ゲーム実況「ゲームさんぽ」の特徴は、必ずしもゲームに詳しくない専門家の方と一緒にゲーム内の環境(マップ、システム、キャラクターなど)を見て回る、すなわち「ゲーム内をさんぽする」ことでゲームの世界を異なる視点から楽しむ企画と言えます。百聞は一見に如かず。

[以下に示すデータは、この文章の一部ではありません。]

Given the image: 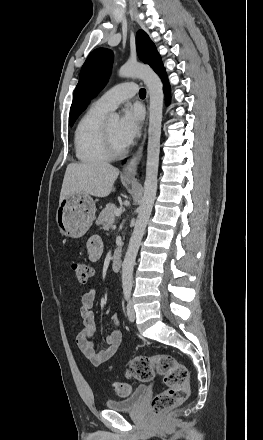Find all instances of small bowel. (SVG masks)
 Segmentation results:
<instances>
[{
	"label": "small bowel",
	"mask_w": 263,
	"mask_h": 440,
	"mask_svg": "<svg viewBox=\"0 0 263 440\" xmlns=\"http://www.w3.org/2000/svg\"><path fill=\"white\" fill-rule=\"evenodd\" d=\"M87 257L90 261H98L103 253V243L99 236L89 238L87 242ZM96 298V290L90 289L81 296L79 315L83 321V327L76 336V345L82 355L94 366L108 361L119 349L122 342V334L117 327L119 317L116 313L110 316V322L116 327L105 337L106 347L100 351L94 348L95 316L92 311Z\"/></svg>",
	"instance_id": "obj_1"
}]
</instances>
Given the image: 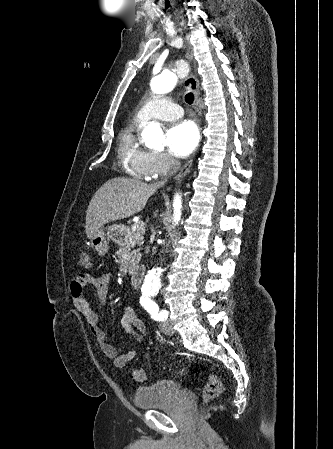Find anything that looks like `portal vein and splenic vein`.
<instances>
[{"label": "portal vein and splenic vein", "mask_w": 333, "mask_h": 449, "mask_svg": "<svg viewBox=\"0 0 333 449\" xmlns=\"http://www.w3.org/2000/svg\"><path fill=\"white\" fill-rule=\"evenodd\" d=\"M144 228H145V224L143 223V222H139V223H135L133 226H132V230L133 231H140V230H144Z\"/></svg>", "instance_id": "portal-vein-and-splenic-vein-1"}]
</instances>
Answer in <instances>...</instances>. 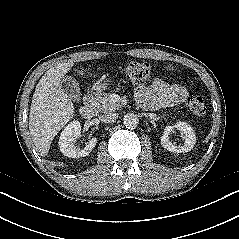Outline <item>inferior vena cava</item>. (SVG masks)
Returning <instances> with one entry per match:
<instances>
[{
	"instance_id": "602c4592",
	"label": "inferior vena cava",
	"mask_w": 239,
	"mask_h": 239,
	"mask_svg": "<svg viewBox=\"0 0 239 239\" xmlns=\"http://www.w3.org/2000/svg\"><path fill=\"white\" fill-rule=\"evenodd\" d=\"M118 115L113 112H106L99 116V119L104 123H112L117 119Z\"/></svg>"
}]
</instances>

アップされている動画は以下のようなものです。
公式ホームページ「ゲームさんぽ」より
一級建築士×Fortnite
気象予報士×ゼルダ BoW
精神科医×Detroit: Become Human
古代ギリシャ研究家×アサシンクリードオデッセイ などなど
どうですか?この並びだけで面白く感じませんか?!
ゼルダを例にすると、ゲームのプレイ経験がほとんどない石原良純さん(!)が、気象予報士の知識を活かし、オープンワールドのゲームで何をするかではなく、雲の形やフィールドに流れる風の動き、雪山から砂漠、火山などマップを移動する中での気温変化などを専門家の視点からいろいろと語られるのがとても面白いのです。
またゲーム内で再現された環境やシステムが、いかに現実に近しいかという昨今のゲームのリアリティの高さにもあらためて気づかれます。個人的にはDetroitの回にて、開始早々、登場人物の表情だけで性格や思考を考察、本ゲームのテーマともいえるアンドロイドと人間の共生といった深い部分にも切り込んできて驚きました。少ない情報でプロはここまで読み取るのか、と。
本書は過去の「ゲームさんぽ」の動画内容の書き起こしではなく、振り返ってのインタビューが多いので動画とセットで見ることで二度楽しめます。ゲーム未プレイでも、また動画を見てなくても、読み物として面白いので誰にでもおススメの一冊です!